Bakhtiar's regime lasted about two weeks before Khomeini and the clerics took over, establishing the primacy of Sharia law, abolishing most of the rights women had enjoyed, banning alcohol and gambling and a host of other un-Islamic pursuits as well as newspapers, and instituting his own murderous crackdown to stifle all opposition. Khomeini didn't have to worry about making martyrs of his enemies, nor about whether to allow them to remain in Iran and exercise freedom of speech. Tyranny doesn't struggle with the same sort of philosophical questions about how much toughness is too much, questions with which its opponents wrestle mightily:

It was announced that any spreading of corruption would be punished by death. A variety of the Shah's former friends, colleagues and generals were seized, and after trials of a few minutes they were executed immediately - to prevent news spreading to the others who were detained - the executions lasting without stop for several weeks. The bodies of the prisoners were loaded into meat containers and dumped into mass graves. Khomeini dismissing international protests, saying that criminals did not need to be tried, just killed.

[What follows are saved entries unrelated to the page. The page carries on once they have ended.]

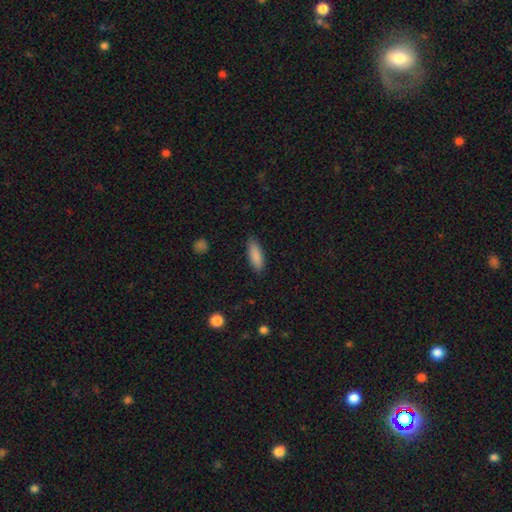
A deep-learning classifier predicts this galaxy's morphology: A smooth galaxy with no disk features (88%) that is in between round and cigar-shaped (59%).

Vote fractions:
- Smooth or featured? smooth: 88% / star or artifact: 6% / featured or disk: 6%
- How rounded? in between: 59% / cigar-shaped: 40% / round: 2%
- Merging? none: 87% / minor disturbance: 10% / major disturbance: 2% / merger: 1%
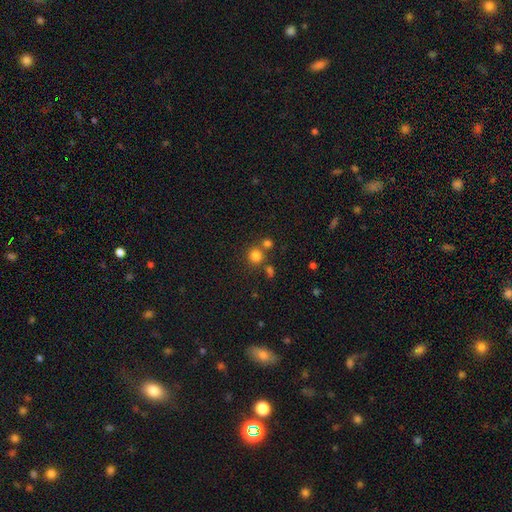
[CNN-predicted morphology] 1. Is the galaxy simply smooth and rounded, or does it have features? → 79% smooth, 15% star or artifact, 6% featured or disk.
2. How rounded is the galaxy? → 91% round, 8% in between, 1% cigar-shaped.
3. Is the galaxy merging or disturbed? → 69% none, 20% merger, 8% minor disturbance, 3% major disturbance.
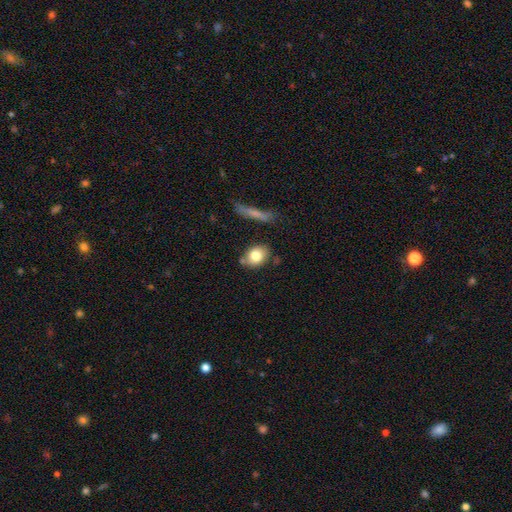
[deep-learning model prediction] Smooth or featured? Predicted: smooth (p=0.77). How rounded? Predicted: in between (p=0.59). Merging? Predicted: none (p=0.72).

Bakhtiar, however, was not one of them--at least, not right away. He left Iran and settled in Paris again. From that venue he organized another resistance--a movement to fight the Islamic Republic of the mullahs. For his pains, he was almost assassinated in 1980; a policeman and a neighbor died, but Bakhtiar lived to fight another day.

In 1991, however, the number of this brave man was finally up. The assassins got their man; Bakhtiar and his secretary were murdered in his home. The assailant later was captured and tried in France. At his trial he admitted to having been sent by the Iranian government.

What lessons can we draw from the life of Bakhtiar? The first is that one can be both committed to freedom and personally courageous, and yet lose the battle against repression and tyranny. The second is more of a question: is it sometimes acceptable (or perhaps even necessary) to use greater ruthlessness, to be willing to use oppressive tools against an enemy that--if successful--would not hesitate to abolish all the civil liberties and the advances for which you are fighting?

This is the dilemma faced not just by Bakhtiar, but by all those who would oppose the likes of Khomeini. How much of a crackdown is too much? How little is too little? At what point do you compromise your own principles so much that you become too much like the enemy you are fighting?

There are no easy answers. Only the questions--and Khomeini's regime, in its present-day manifestation, Ahmadinejad-- remain.